The health personnel will give the nurse the necessary indications on the hygiene of the umbilical stump, suggesting – for example – that she wash her hands carefully before touching it, avoid covering it with the edge of the diaper, keep it dry and well ventilated during the day and avoid to detach it prematurely waiting for its spontaneous fall.
Infections of what remains of the umbilical cord are quite rare and can be heralded by symptoms such as purulent (pus) and foul-smelling discharge, redness and noticeable swelling.

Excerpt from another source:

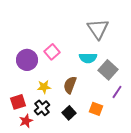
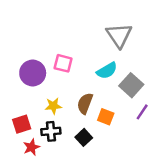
pink square: (52, 52) -> (63, 63), turned -35
cyan semicircle: (88, 58) -> (107, 71), turned -30
black cross: (42, 108) -> (51, 131), turned 35
orange square: (96, 109) -> (106, 117), moved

Umbilical cord and stem cells
The blood of the umbilical cord is rich in hematopoietic stem cells, with potential use for transplantation purposes to treat rather serious blood diseases (currently the therapeutic applications are actually very limited). For this reason the umbilical cord and the placenta are no longer considered waste to be incinerated, but a precious resource to be kept for donations or for autologous use. On the basis of these considerations, in recent years real umbilical cord banks have arisen, in which the blood extracted from the placenta and from the cord at the time of delivery is kept; this is a particularly thriving business which, for the moment, is running much faster than concrete scientific progress on adult stem cells.